Great teachers, otherwise terrible!
Great teachers, otherwise terrible!
I think great teachers make up for an awful lot.
Indeed, although you probably wouldn’t have convinced me of that at the time!
Y’know when i was a tech I had an MDF lab bench dropped on me… cut my bloody throat open and nearly broke my collar bone… they are…dense…as was the other tech “helping” me move the damned thing…
Ouch! MDF is very heavy… but that’s not to say it’s any good… I loathe the stuff. It’s OK to cut into rectilinear panels and drill holes in. But you try to do anything fancy-schmancy and it turns into weetabix – only toxic, because of the resins with which it’s stuck together. And it looks really boring unless painted or covered in a veneer or heavy-duty plastic for modern lab benches. Give me real timber every time.
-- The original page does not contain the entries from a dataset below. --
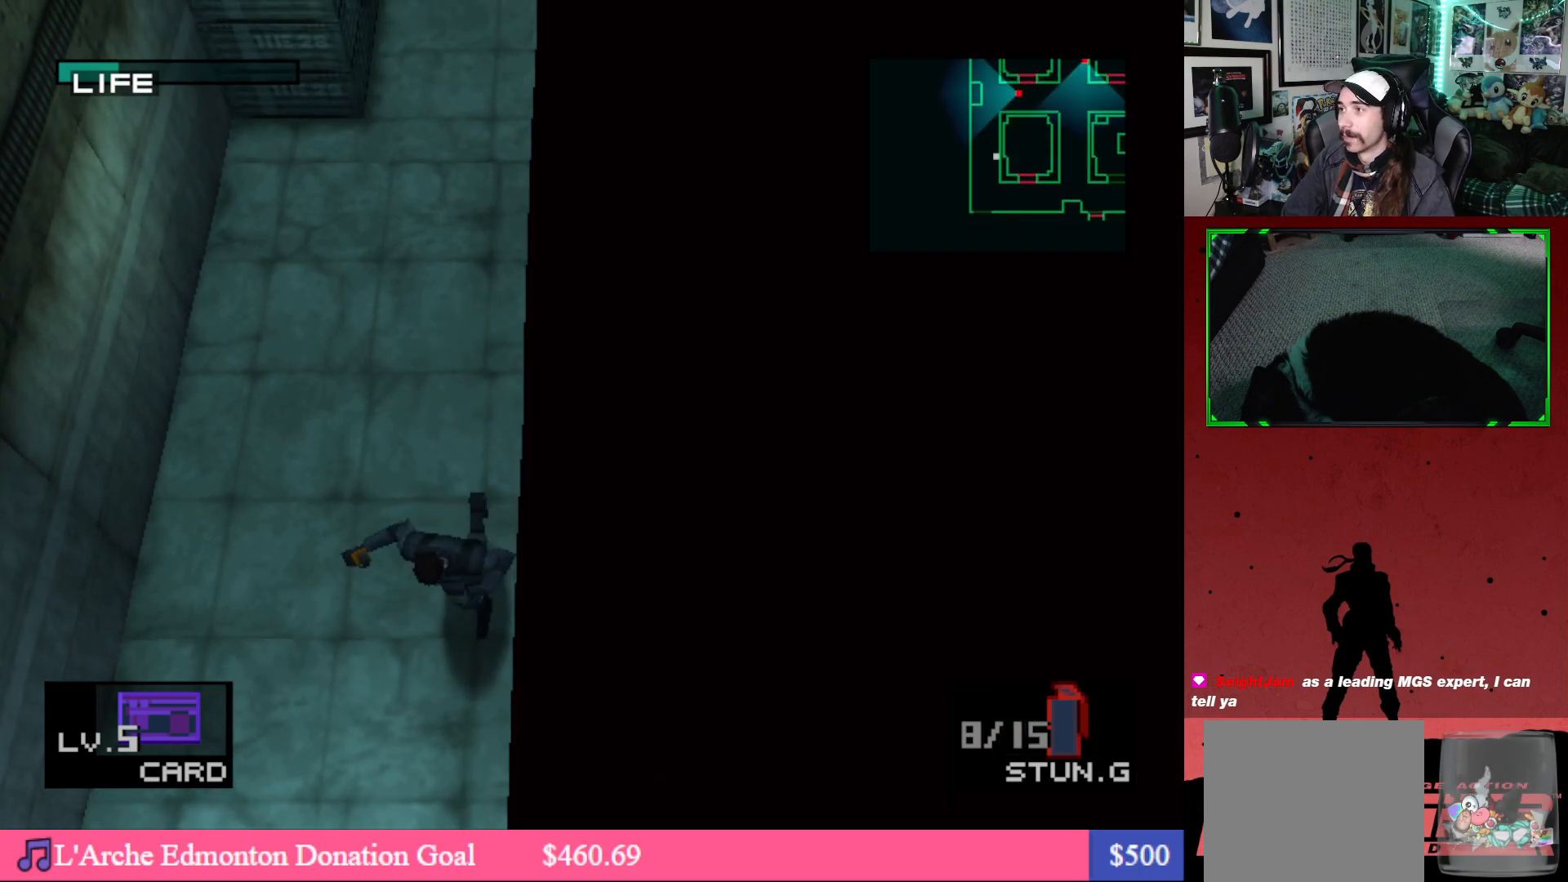
{"buttons": [], "left_stick": "center", "right_stick": "center", "events": [[367, "DPAD_DOWN", "up"]]}
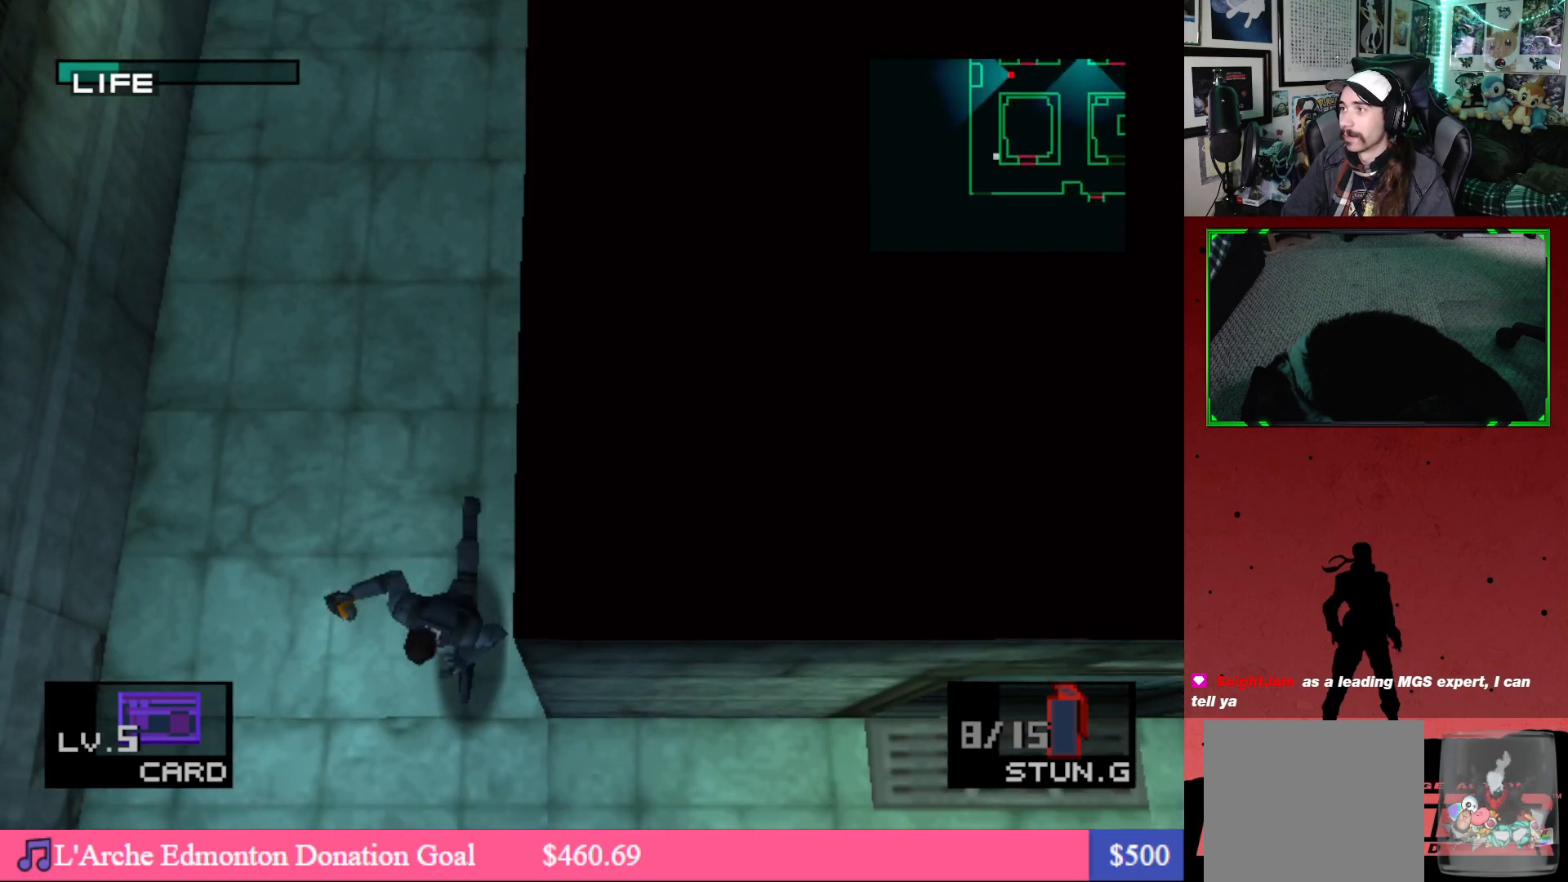
{"buttons": [], "left_stick": "center", "right_stick": "center", "events": [[167, "DPAD_DOWN", "down"], [350, "DPAD_DOWN", "up"]]}
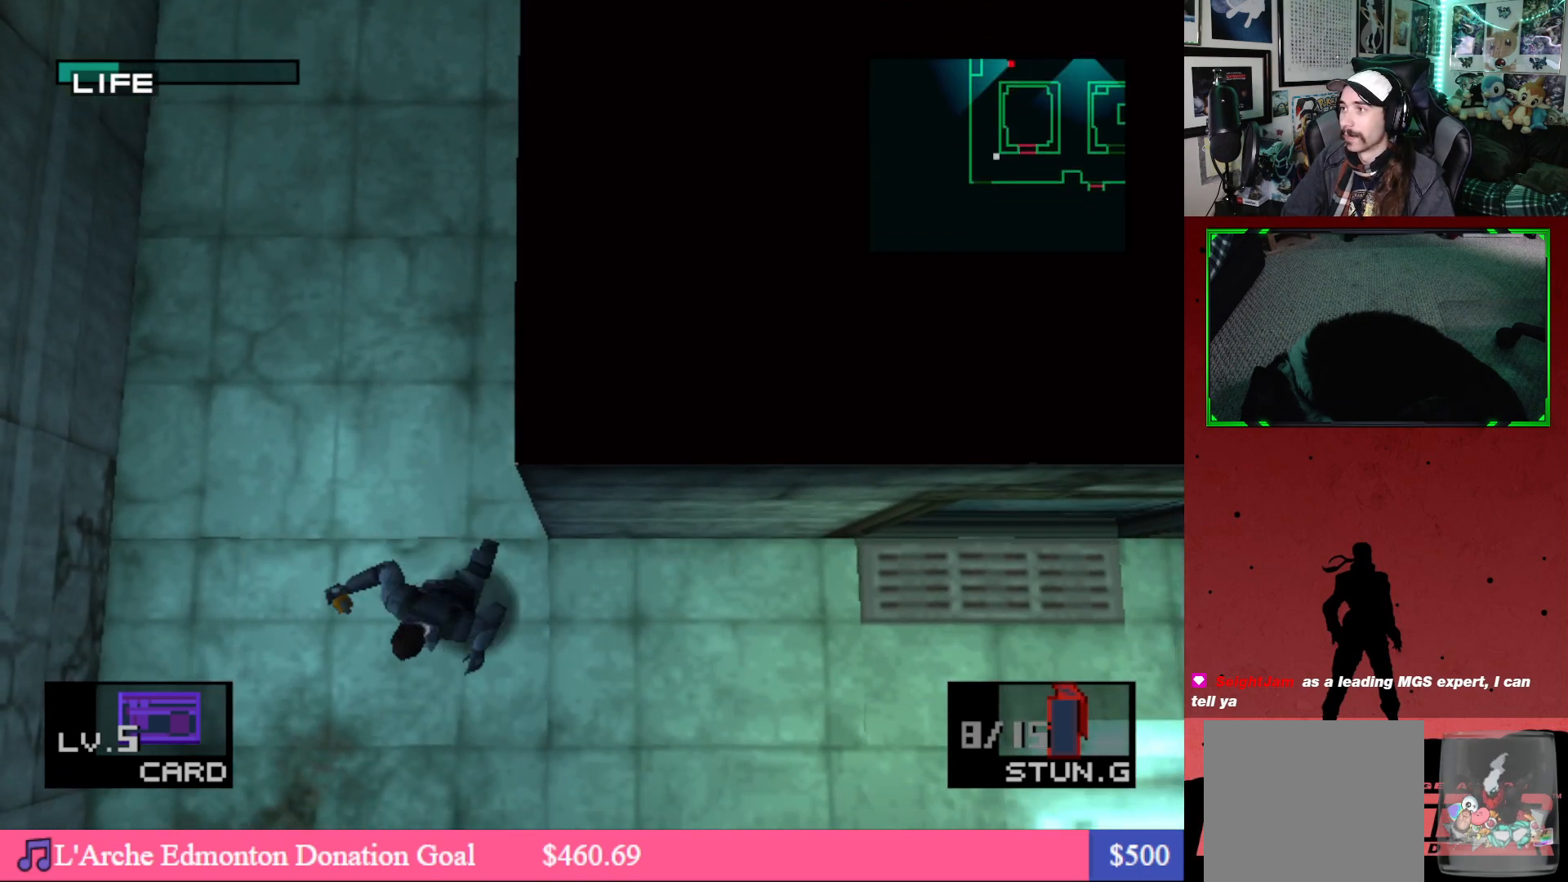
{"buttons": [], "left_stick": "center", "right_stick": "center", "events": [[200, "DPAD_RIGHT", "down"], [350, "DPAD_RIGHT", "up"]]}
Its probably no use to you at all – but Bath Reclamation have quite often got what appear to be 60s/70s school lab benches in amongst the 19th C fireplaces and broken stonework. They even have little sinks in them..
Oooh! Sneak in a take a photo, do!
Might take a little while – we don’t tend to go down there as a rule. Its the far end of town.
I might have to appoint you as my reclamation agent.